Repurposing Alkylating Agents in Melanoma via CSA Silencing: A Novel Therapeutic Strategy

Melanoma is the deadliest form of skin cancer, with resistance to alkylating agents such as Temozolomide (TMZ) and Dacarbazine (DTIC) further limiting the efficacy of these drugs, which remain palliative options when modern immunotherapies and targeted therapies fail. Here, we identify the Cockayne Syndrome group A (CSA) protein—a key component of Transcription-Coupled Nucleotide Excision Repair (TC-NER)—as a novel driver of melanoma chemo-resistance. CSA is markedly over-expressed in both primary and metastatic melanoma cells. Silencing CSA using Antisense Oligonucleotides (ASOs) robustly reduces melanoma cell proliferation, induces apoptosis, and—critically—sensitizes cells to low doses of TMZ and DTIC, while sparing normal cells. Notably, although CSA loss-of-function underlies Cockayne Syndrome (CS), a disorder characterized by defective repair of UV-induced DNA damage, these patients do not exhibit an increased incidence of skin cancer.
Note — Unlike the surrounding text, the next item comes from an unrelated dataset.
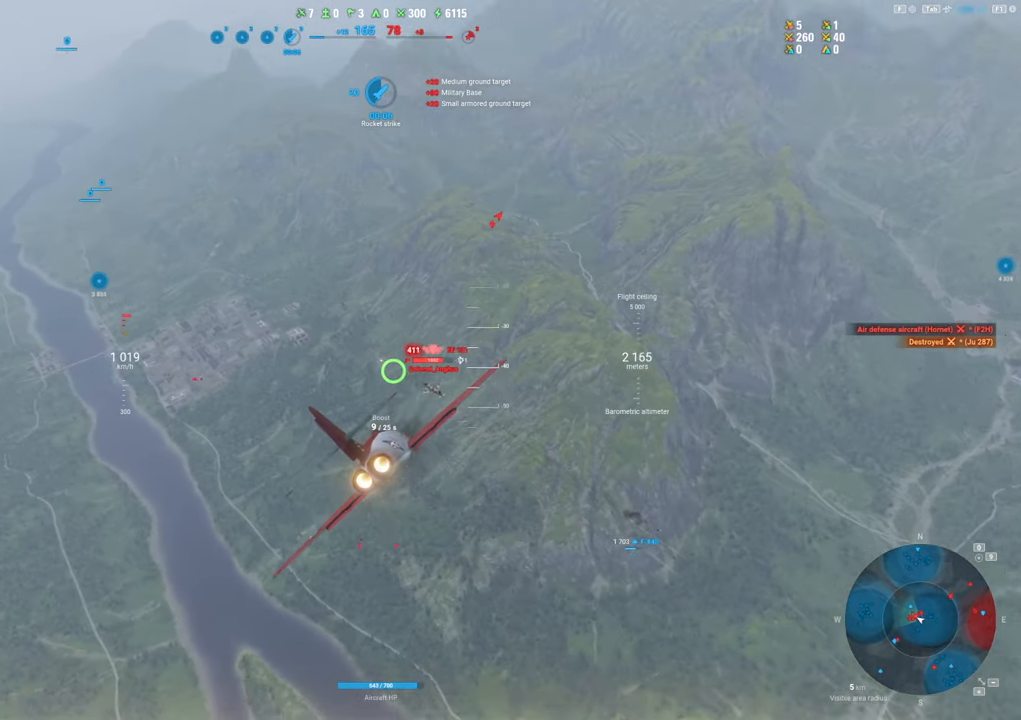
{"keys": ["ctrl"], "mouse": ["left"], "mouse_move": "up-left", "events": [[333, "a", "up"]]}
This paradox highlights a unique biological context in which impaired CSA function promotes cellular apoptosis rather than carcinogenesis, suggesting that CSA inhibition could selectively cripple melanoma cells. These findings establish CSA as a promising therapeutic target to overcome chemo-resistance in melanoma. Combining CSA inhibition with alkylating agents offers a potential salvage strategy in patients with refractory disease and warrants further preclinical and clinical investigation.